En cette année 1986, Tears For Fears finit de digérer le colossal succès de leur deuxième album et de ses tubes 'Shout' et autres 'Everybody Wants To Rule The World'. Un soir d'after, c'est par hasard que les deux compères découvrent dans un bar de Kansas City une chanteuse à la voix incroyable, Oleta Adams qui va insuffler au duo une incroyable dose d'émotions et les convaincre de travailler à un prochain album empreint de plus de simplicité et moins de programmations. Trois années de dur labeur auront été nécessaires pour mener ce projet à bien, l'embauche de la divine Oleta se révélant au fil du temps comme indispensable. Et pour remplacer les programmations, Tears For Fears a fait appel à une incroyable brochette de musiciens.
Plus de simplicité dans l'esprit ne signifiant pas une réduction de la qualité des compositions, ce sont de nouveaux deux tubes phénoménaux qui vont très rapidement porter ce troisième album aux nues. C'est tout d'abord l'entêtant 'Sowing The Seeds Of Love', pamphlet à peine voilé contre le thatchérisme une nouvelle fois à l'honneur en Grande Bretagne à cette époque, qui va inonder les ondes européennes et américaines. Refrain imparable, orchestration soignées, pléthore d'instruments, breaks instrumentaux, tout est réuni pour plaire à la fois au plus grand nombre, mais également aux amateurs de musique plus travaillée.

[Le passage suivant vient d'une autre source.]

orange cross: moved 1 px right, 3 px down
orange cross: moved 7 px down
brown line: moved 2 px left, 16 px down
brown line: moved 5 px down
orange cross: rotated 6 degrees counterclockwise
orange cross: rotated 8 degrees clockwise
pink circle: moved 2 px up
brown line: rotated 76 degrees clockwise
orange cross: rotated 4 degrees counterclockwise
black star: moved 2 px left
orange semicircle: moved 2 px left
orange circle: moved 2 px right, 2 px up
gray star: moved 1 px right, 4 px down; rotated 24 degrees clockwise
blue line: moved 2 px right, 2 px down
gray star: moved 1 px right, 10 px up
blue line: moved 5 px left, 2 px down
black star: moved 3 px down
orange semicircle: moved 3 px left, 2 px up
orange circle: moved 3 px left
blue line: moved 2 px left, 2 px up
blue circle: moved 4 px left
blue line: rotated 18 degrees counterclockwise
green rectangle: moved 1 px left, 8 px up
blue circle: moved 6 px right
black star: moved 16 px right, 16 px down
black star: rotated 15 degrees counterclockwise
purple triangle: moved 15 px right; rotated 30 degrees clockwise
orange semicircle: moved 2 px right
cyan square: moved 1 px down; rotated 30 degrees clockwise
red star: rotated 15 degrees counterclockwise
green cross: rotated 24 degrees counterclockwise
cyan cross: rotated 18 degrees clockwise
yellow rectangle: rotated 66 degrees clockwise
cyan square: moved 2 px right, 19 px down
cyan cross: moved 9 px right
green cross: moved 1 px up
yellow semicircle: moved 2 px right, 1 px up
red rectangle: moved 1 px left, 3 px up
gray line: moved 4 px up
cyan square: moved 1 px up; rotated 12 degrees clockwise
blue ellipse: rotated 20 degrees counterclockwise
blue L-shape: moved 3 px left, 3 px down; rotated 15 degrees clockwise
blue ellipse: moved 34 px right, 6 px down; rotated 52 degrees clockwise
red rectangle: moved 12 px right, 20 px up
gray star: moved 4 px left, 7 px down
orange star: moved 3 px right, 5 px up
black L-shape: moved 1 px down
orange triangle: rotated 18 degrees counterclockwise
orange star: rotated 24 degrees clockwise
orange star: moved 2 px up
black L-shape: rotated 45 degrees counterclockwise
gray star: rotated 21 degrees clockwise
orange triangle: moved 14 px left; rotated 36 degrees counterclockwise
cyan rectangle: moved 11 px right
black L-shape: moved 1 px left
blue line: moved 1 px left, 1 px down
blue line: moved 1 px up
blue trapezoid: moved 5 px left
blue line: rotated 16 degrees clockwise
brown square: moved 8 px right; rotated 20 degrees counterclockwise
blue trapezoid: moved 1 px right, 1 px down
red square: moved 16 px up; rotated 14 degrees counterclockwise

Mais, en introduction de l'album, c'est une autre pépite qui va indiquer la nouvelle direction prise par le groupe. 'Woman In Chains', lente mélopée à la progression maîtrisée, nous donne à découvrir un premier aperçu de l'incroyable talent d'Oleta Adams, formidable vecteur d'émotions pour l'auditeur, le tout souligné par une partition instrumentale extraordinaire de justesse et un Phil Collins au jeu de batterie tout en sobriété.
Passés ces deux hits que nous qualifierons de désormais "habituels" pour le groupe, les autres plages nous emmènent dans un mélange de pop très groove, très soul ('Badman's Song'), aux passages parfois intimistes, pour ne pas dire introspectifs (le superbe 'Standing On The Corner Of The Third World'). Se libérant avec bonheur des contraintes de réalisation de tubes pop formatés, Tears For Fears prend le temps de la mise en place de ses morceaux, n'hésitant pas à y inclure des passages jazzy ('Swords And Knives').
Chaque note, chaque accord sonne avec justesse, comme si rien n'avait été laissé au hasard, le tout sans jamais laisser de côté les émotions qui transpirent par tous les pores de cet album qui s'écoute d'une traite, tel un concept-album. Totale réussite, "The Seeds Of Love" sera, comme souvent dans ces cas-là, le chant du cygne de Tears For Fears. En attendant, ceux qui ont assisté à la tournée qui suivit sa parution en gardent plus de 20 ans après un souvenir inoubliable. A classer sans conteste dans les 10 plus grands albums de pop de tous les temps.